The McCain amendment introduced today, similar to a bill proposed earlier this year by McCain and Sen. Jon Kyl (R-Ariz.), does not specifically name any laws, but its guarantee of unfettered access for border-enforcement agencies on federal lands effectively neutralizes protections afforded by the Endangered Species Act, Clean Air Act and Clean Water Act. Existing law permits essential border-security activities even in designated wilderness areas, and an existing memorandum of understanding between Homeland Security and the Department of the Interior provides for cooperation between land managers and border agencies.
“Despite repeated statements and congressional testimony from border-security agencies that they neither want nor need the authority granted in this amendment, radical anti-environment forces in Congress continue to push this hoax on the American people,” said Serraglio. “The losers in this game will be jaguars, ocelots, Sonoran pronghorn and residents of border communities that will no longer benefit from fundamental protections that allow them to live and thrive in a healthy environment.”

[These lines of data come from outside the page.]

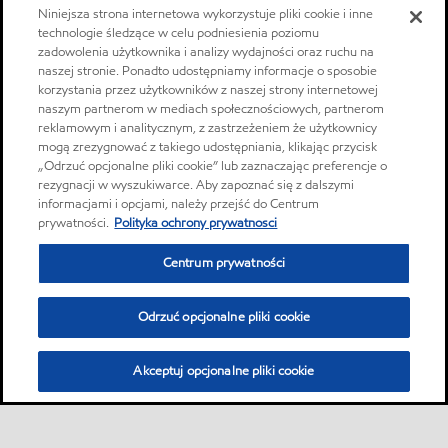
Niniejsza strona internetowa wykorzystuje pliki cookie i inne
technologie śledzące w celu podniesienia poziomu
zadowolenia użytkownika i analizy wydajności oraz ruchu na
naszej stronie. Ponadto udostępniamy informacje o sposobie
korzystania przez użytkowników z naszej strony internetowej
naszym partnerom w mediach społecznościowych, partnerom
reklamowym i analitycznym, z zastrzeżeniem że użytkownicy
mogą zrezygnować z takiego udostępniania, klikając przycisk
„Odrzuć opcjonalne pliki cookie” lub zaznaczając preferencje o
rezygnacji w wyszukiwarce. Aby zapoznać się z dalszymi
informacjami i opcjami, należy przejść do Centrum
prywatności.
Polityka ochrony prywatnosci
Centrum prywatności
Odrzuć opcjonalne pliki cookie
Akceptuj opcjonalne pliki cookie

The nonpartisan Government Accountability Office concluded in a recent report that access to federal lands has not been limited in 22 of 26 sectors along the border, and that the only problems that have occurred in other sectors have been “minor delays.” Meanwhile, between 8,000 and 20,000 miles of wildcat roads have been blazed through a wilderness area in southern Arizona’s Cabeza Prieta National Wildlife Refuge, a majority of which, in recent years, has been caused by enforcement activities, according to a July report by the U.S. Fish and Wildlife Service.
“This amendment pretends to address a problem that does not exist,” said Serraglio. “Clearly, access to federal lands for border-security personnel is not a significant issue in achieving operational control of the border. At best, the McCain amendment is a case of political grandstanding.”
“The false premise inherent in this proposal is that border security and a healthy environment are somehow mutually exclusive,” said Serraglio. “The truth is just the opposite. It has been shown time and again that collaboration between land managers and security agencies enhances both border security and protection of the diverse and vibrant landscapes of the borderlands.”